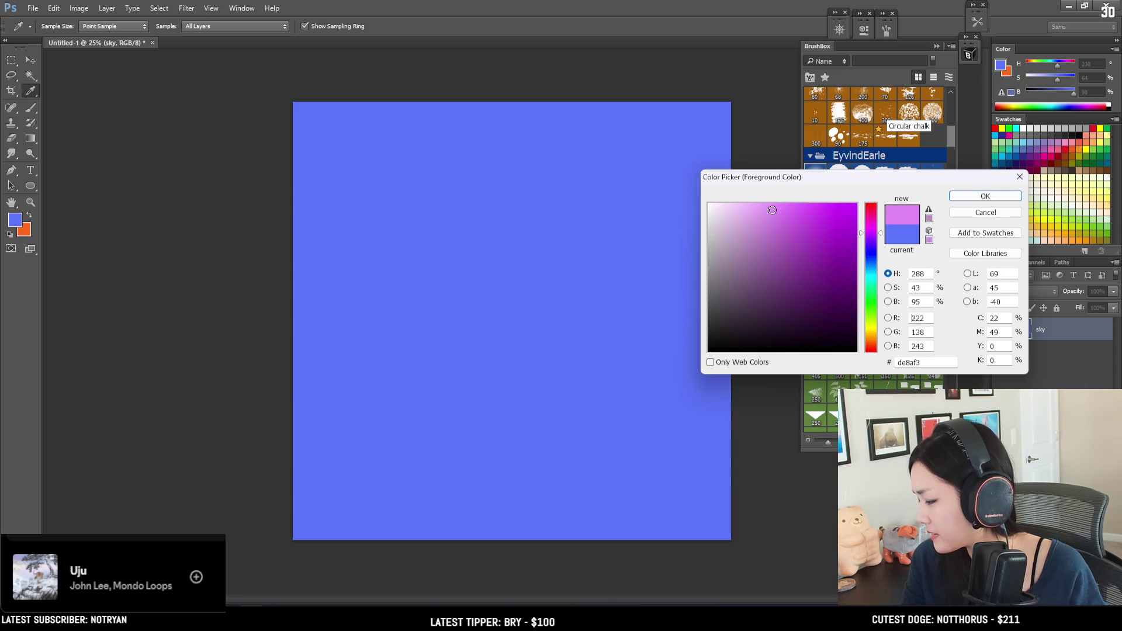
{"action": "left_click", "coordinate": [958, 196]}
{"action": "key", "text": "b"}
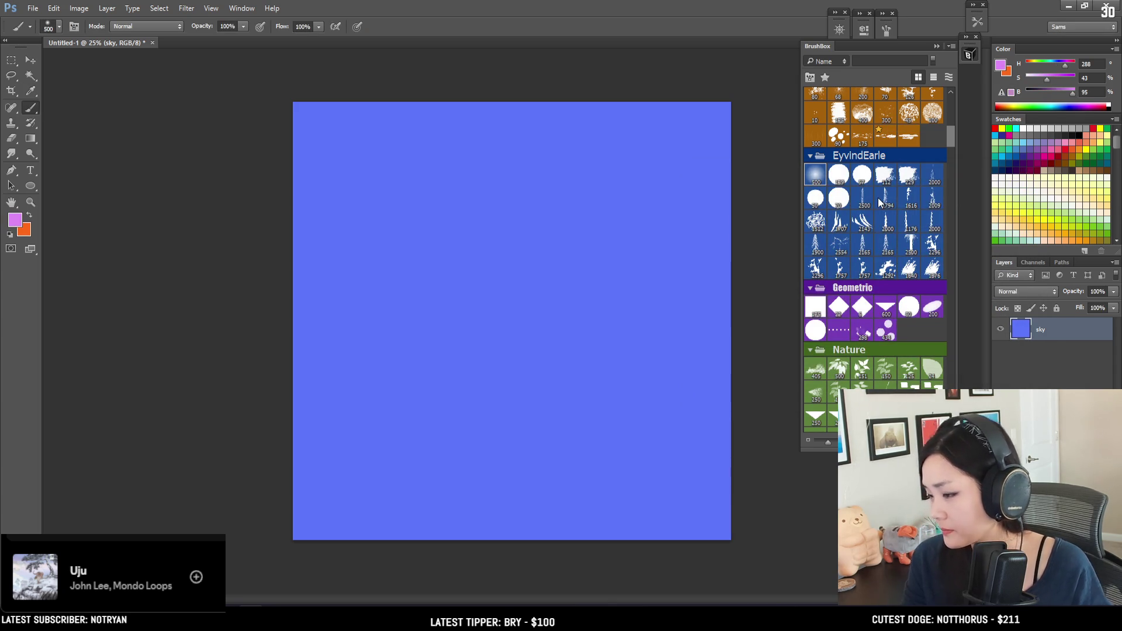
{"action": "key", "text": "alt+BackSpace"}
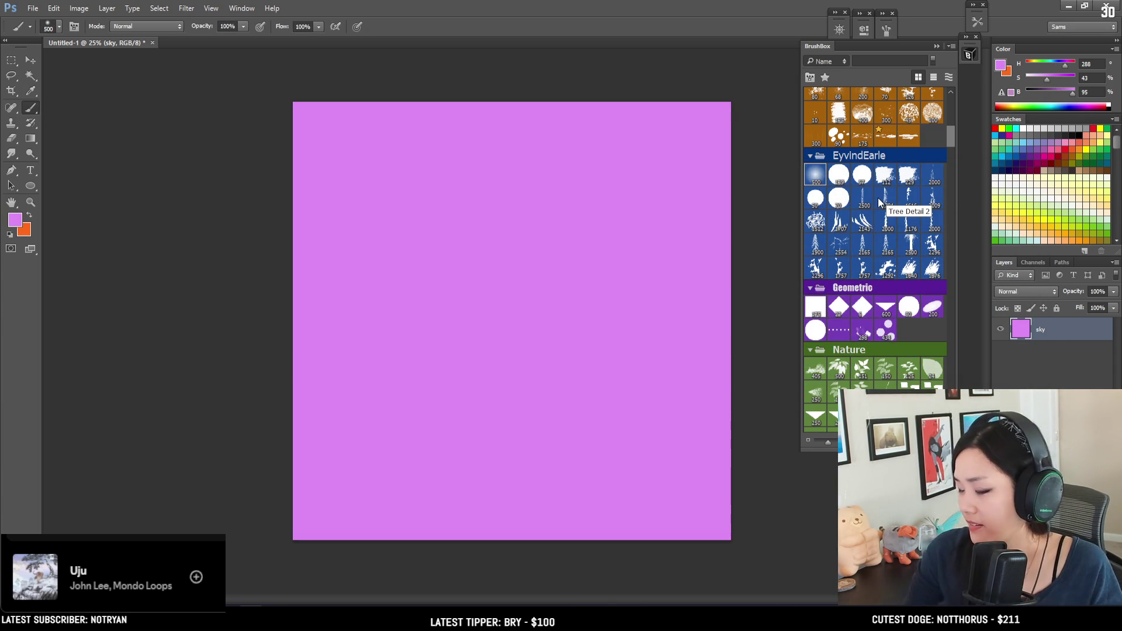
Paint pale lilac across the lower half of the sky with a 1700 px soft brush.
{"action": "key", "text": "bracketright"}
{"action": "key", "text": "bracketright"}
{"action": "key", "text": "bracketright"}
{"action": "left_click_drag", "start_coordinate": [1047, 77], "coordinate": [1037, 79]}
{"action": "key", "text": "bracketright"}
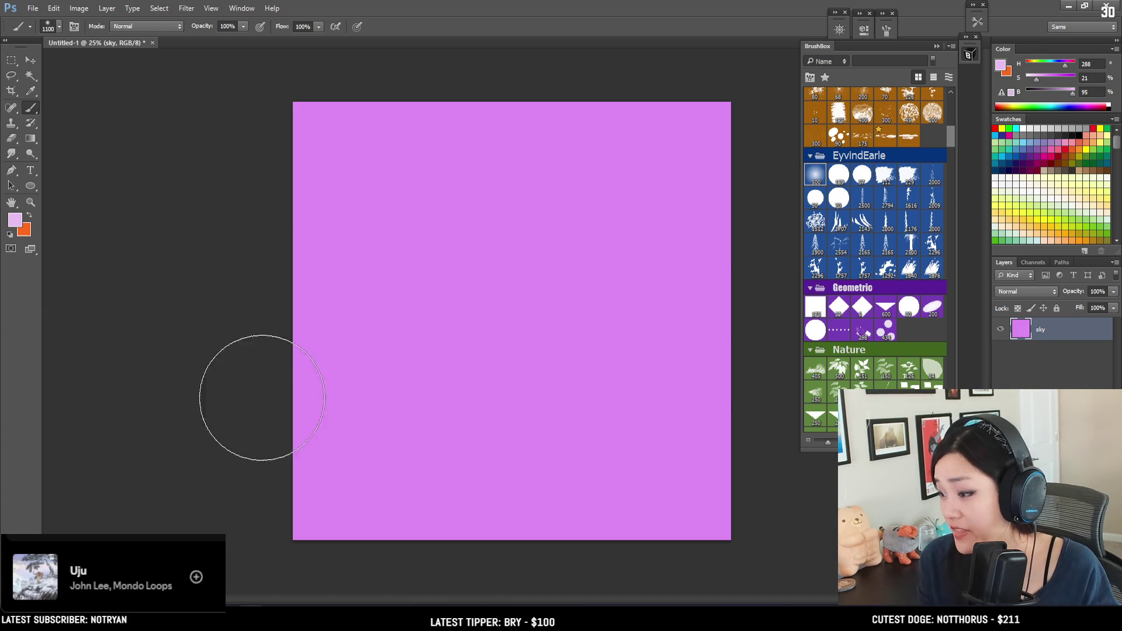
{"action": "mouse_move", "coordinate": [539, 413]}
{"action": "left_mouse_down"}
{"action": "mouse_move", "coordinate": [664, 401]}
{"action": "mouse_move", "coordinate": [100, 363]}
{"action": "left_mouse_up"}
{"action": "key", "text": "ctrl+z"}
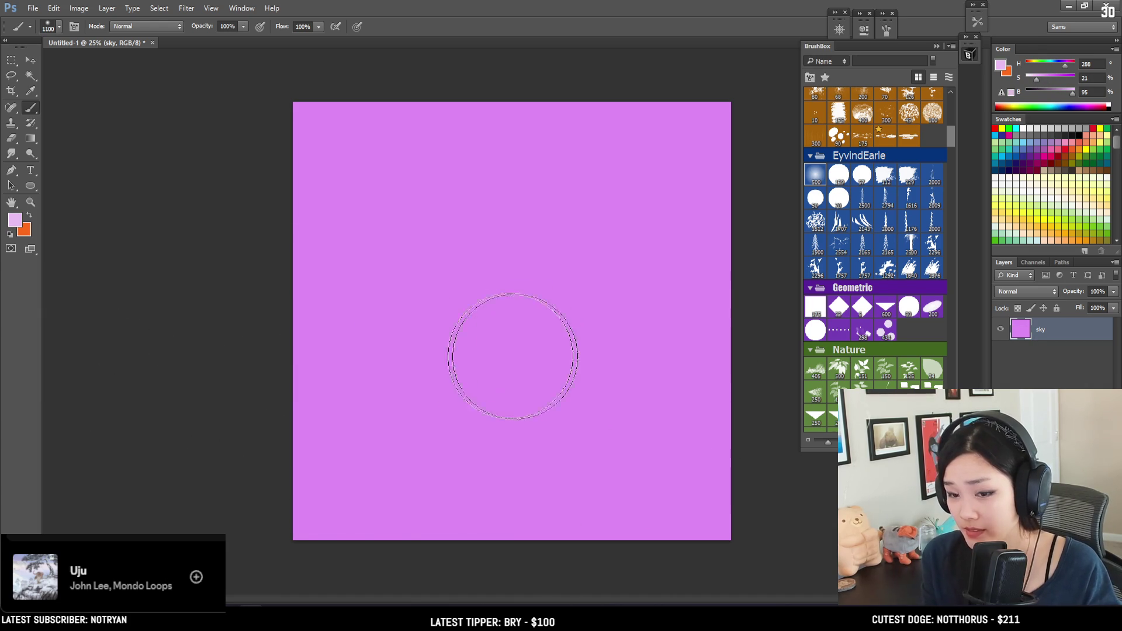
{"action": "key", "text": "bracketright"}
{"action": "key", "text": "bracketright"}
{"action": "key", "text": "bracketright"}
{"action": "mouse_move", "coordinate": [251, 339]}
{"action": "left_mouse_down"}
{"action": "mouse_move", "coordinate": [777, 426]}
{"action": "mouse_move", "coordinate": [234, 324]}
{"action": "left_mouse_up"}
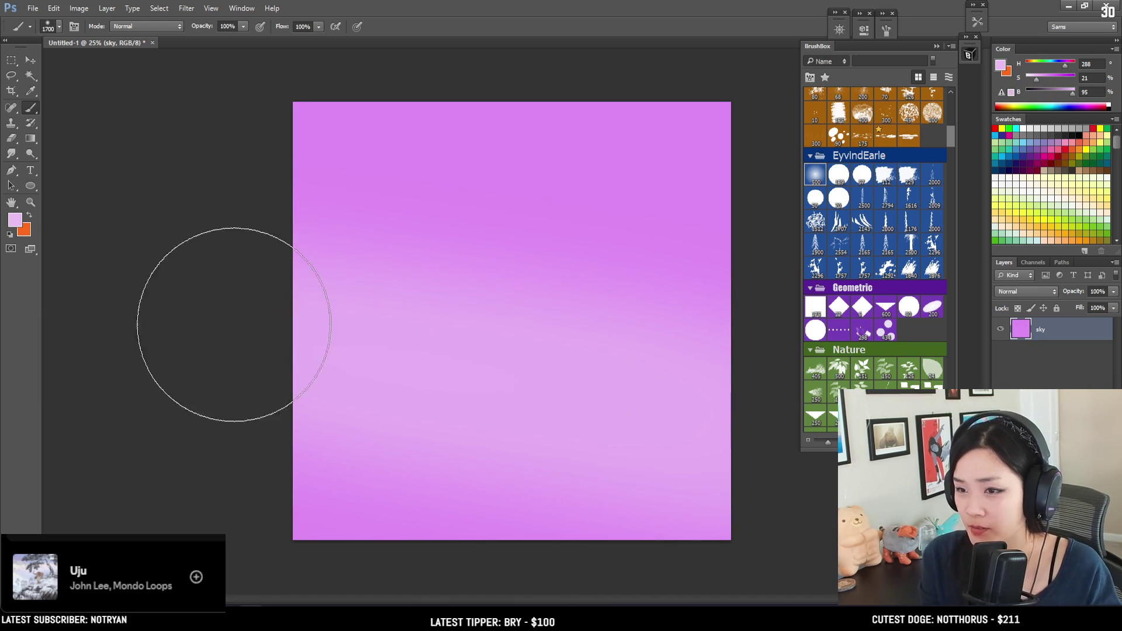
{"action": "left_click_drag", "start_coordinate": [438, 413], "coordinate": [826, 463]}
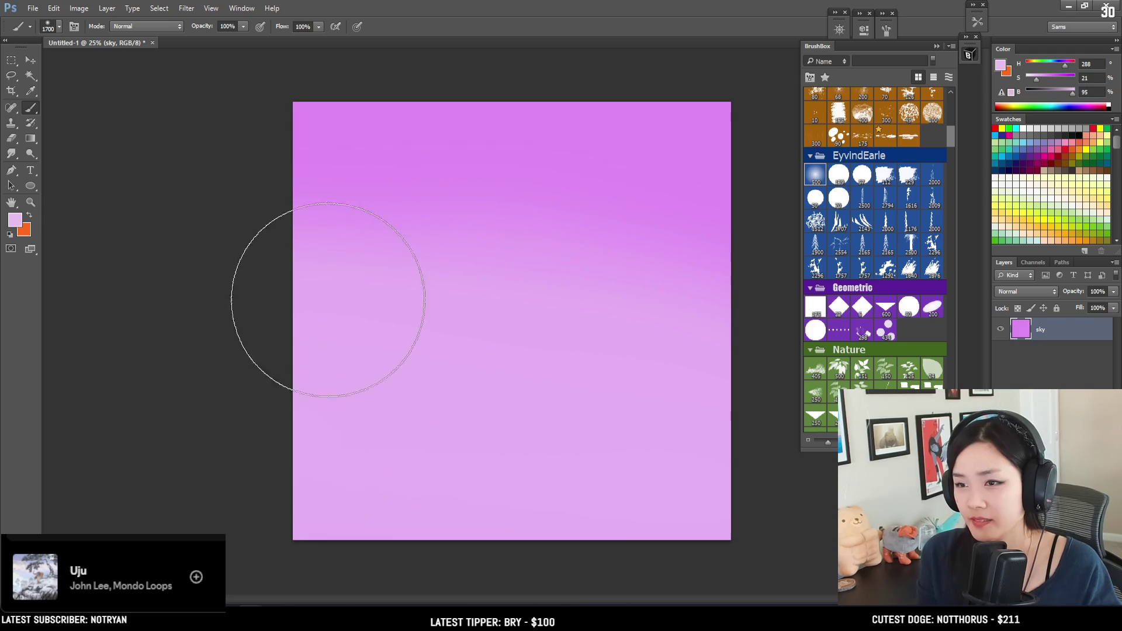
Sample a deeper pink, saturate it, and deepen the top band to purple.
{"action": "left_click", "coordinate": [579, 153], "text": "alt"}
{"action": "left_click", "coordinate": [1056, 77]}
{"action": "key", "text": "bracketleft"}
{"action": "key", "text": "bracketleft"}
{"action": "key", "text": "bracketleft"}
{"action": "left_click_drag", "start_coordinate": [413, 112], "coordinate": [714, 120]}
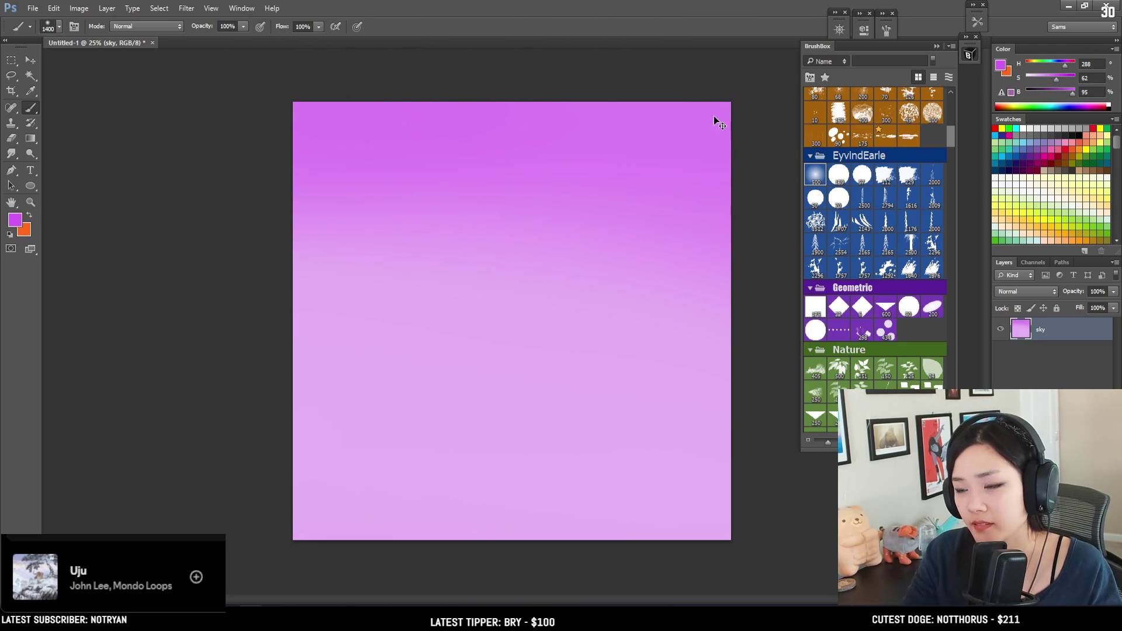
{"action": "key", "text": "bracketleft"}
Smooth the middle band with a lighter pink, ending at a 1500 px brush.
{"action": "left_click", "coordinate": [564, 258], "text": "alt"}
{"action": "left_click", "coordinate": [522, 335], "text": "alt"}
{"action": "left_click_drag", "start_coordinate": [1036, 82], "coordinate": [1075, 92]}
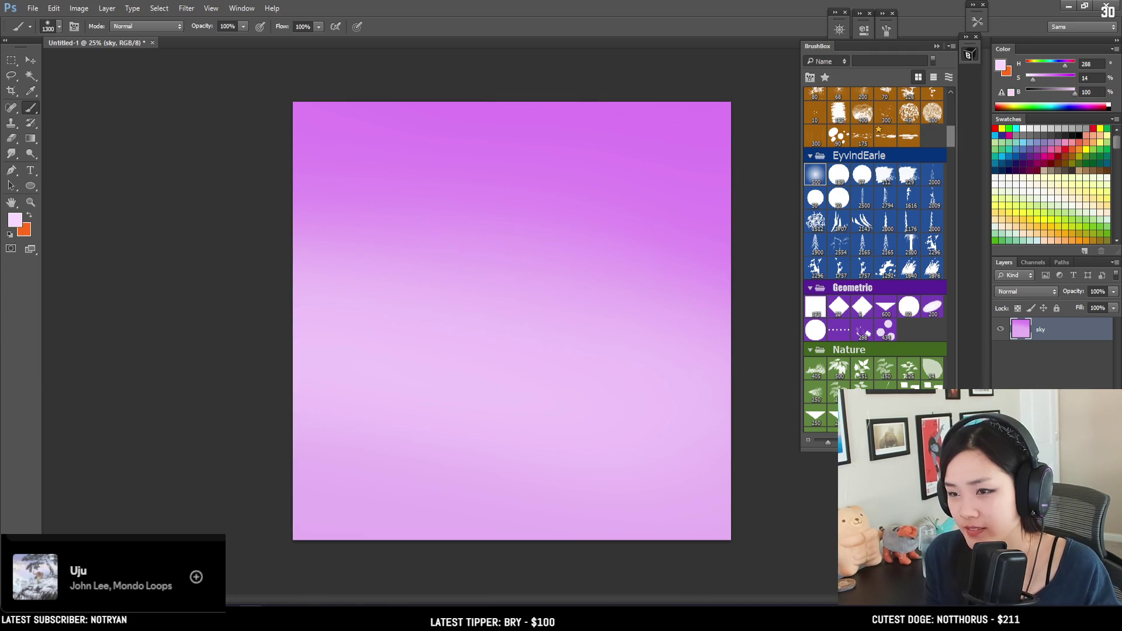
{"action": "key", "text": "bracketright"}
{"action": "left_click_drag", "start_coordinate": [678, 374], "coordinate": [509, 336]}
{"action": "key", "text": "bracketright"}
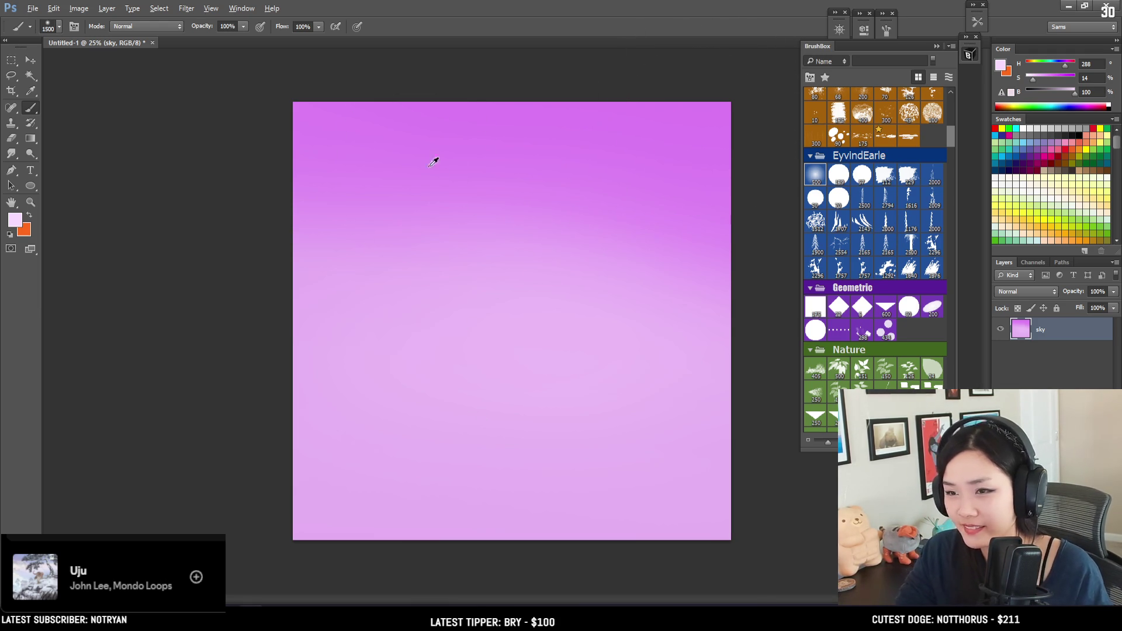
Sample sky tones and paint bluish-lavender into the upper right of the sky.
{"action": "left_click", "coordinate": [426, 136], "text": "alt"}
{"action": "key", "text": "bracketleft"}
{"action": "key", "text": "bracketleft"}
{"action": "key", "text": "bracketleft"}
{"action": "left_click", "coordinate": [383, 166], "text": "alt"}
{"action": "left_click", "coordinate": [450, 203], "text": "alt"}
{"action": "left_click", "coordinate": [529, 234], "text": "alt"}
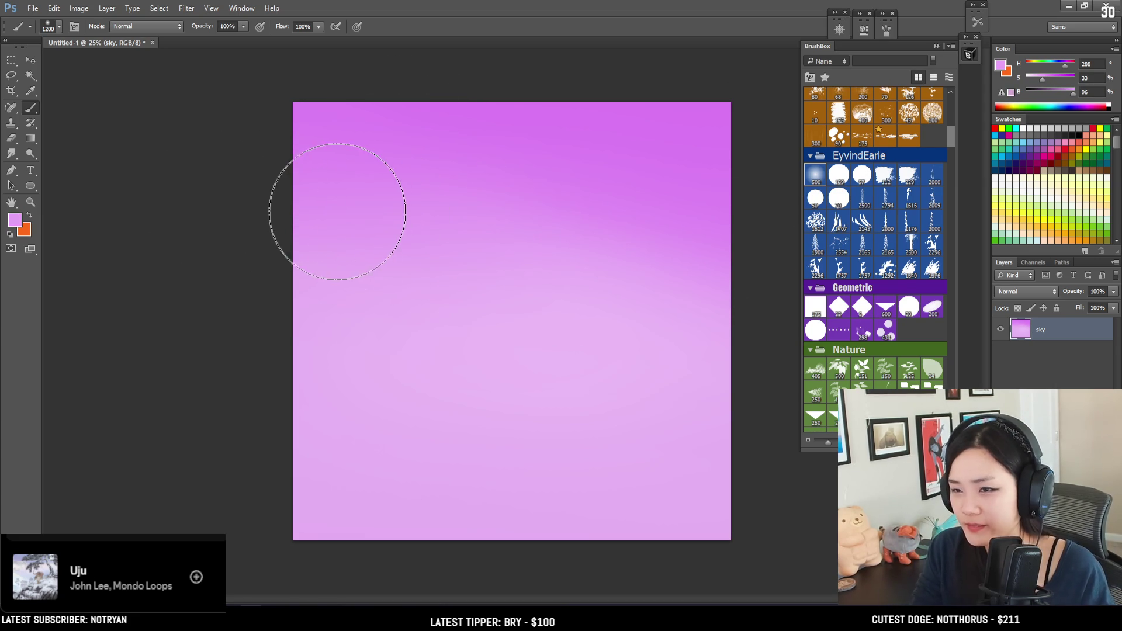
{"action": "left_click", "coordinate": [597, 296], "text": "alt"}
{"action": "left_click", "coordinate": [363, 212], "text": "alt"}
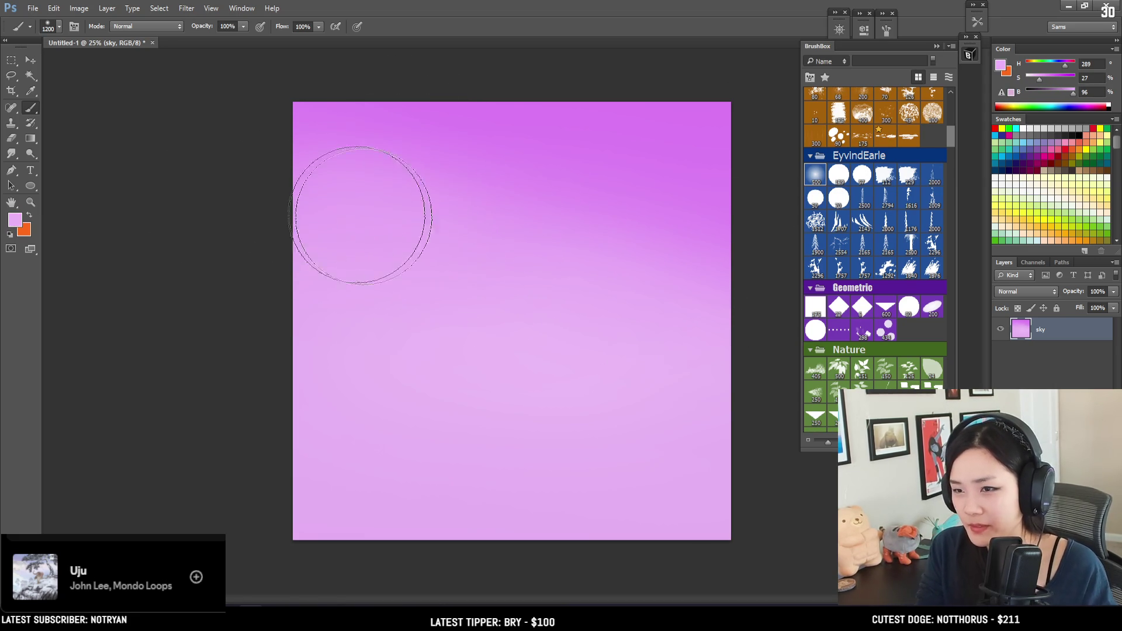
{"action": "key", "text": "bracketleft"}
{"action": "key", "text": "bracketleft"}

ACTIVITY:
A verbatim copy of every entry is wanted; the pictures stay out of it.

SOLUTION TO THIS TASK:
{"action": "left_click", "coordinate": [958, 196]}
{"action": "key", "text": "b"}
{"action": "key", "text": "alt+BackSpace"}
Paint pale lilac across the lower half of the sky with a 1700 px soft brush.
{"action": "key", "text": "bracketright"}
{"action": "key", "text": "bracketright"}
{"action": "key", "text": "bracketright"}
{"action": "left_click_drag", "start_coordinate": [1047, 77], "coordinate": [1037, 79]}
{"action": "key", "text": "bracketright"}
{"action": "mouse_move", "coordinate": [539, 413]}
{"action": "left_mouse_down"}
{"action": "mouse_move", "coordinate": [664, 401]}
{"action": "mouse_move", "coordinate": [100, 363]}
{"action": "left_mouse_up"}
{"action": "key", "text": "ctrl+z"}
{"action": "key", "text": "bracketright"}
{"action": "key", "text": "bracketright"}
{"action": "key", "text": "bracketright"}
{"action": "mouse_move", "coordinate": [251, 339]}
{"action": "left_mouse_down"}
{"action": "mouse_move", "coordinate": [777, 426]}
{"action": "mouse_move", "coordinate": [234, 324]}
{"action": "left_mouse_up"}
{"action": "left_click_drag", "start_coordinate": [438, 413], "coordinate": [826, 463]}
Sample a deeper pink, saturate it, and deepen the top band to purple.
{"action": "left_click", "coordinate": [579, 153], "text": "alt"}
{"action": "left_click", "coordinate": [1056, 77]}
{"action": "key", "text": "bracketleft"}
{"action": "key", "text": "bracketleft"}
{"action": "key", "text": "bracketleft"}
{"action": "left_click_drag", "start_coordinate": [413, 112], "coordinate": [714, 120]}
{"action": "key", "text": "bracketleft"}
Smooth the middle band with a lighter pink, ending at a 1500 px brush.
{"action": "left_click", "coordinate": [564, 258], "text": "alt"}
{"action": "left_click", "coordinate": [522, 335], "text": "alt"}
{"action": "left_click_drag", "start_coordinate": [1036, 82], "coordinate": [1075, 92]}
{"action": "key", "text": "bracketright"}
{"action": "left_click_drag", "start_coordinate": [678, 374], "coordinate": [509, 336]}
{"action": "key", "text": "bracketright"}
Sample sky tones and paint bluish-lavender into the upper right of the sky.
{"action": "left_click", "coordinate": [426, 136], "text": "alt"}
{"action": "key", "text": "bracketleft"}
{"action": "key", "text": "bracketleft"}
{"action": "key", "text": "bracketleft"}
{"action": "left_click", "coordinate": [383, 166], "text": "alt"}
{"action": "left_click", "coordinate": [450, 203], "text": "alt"}
{"action": "left_click", "coordinate": [529, 234], "text": "alt"}
{"action": "left_click", "coordinate": [597, 296], "text": "alt"}
{"action": "left_click", "coordinate": [363, 212], "text": "alt"}
{"action": "key", "text": "bracketleft"}
{"action": "key", "text": "bracketleft"}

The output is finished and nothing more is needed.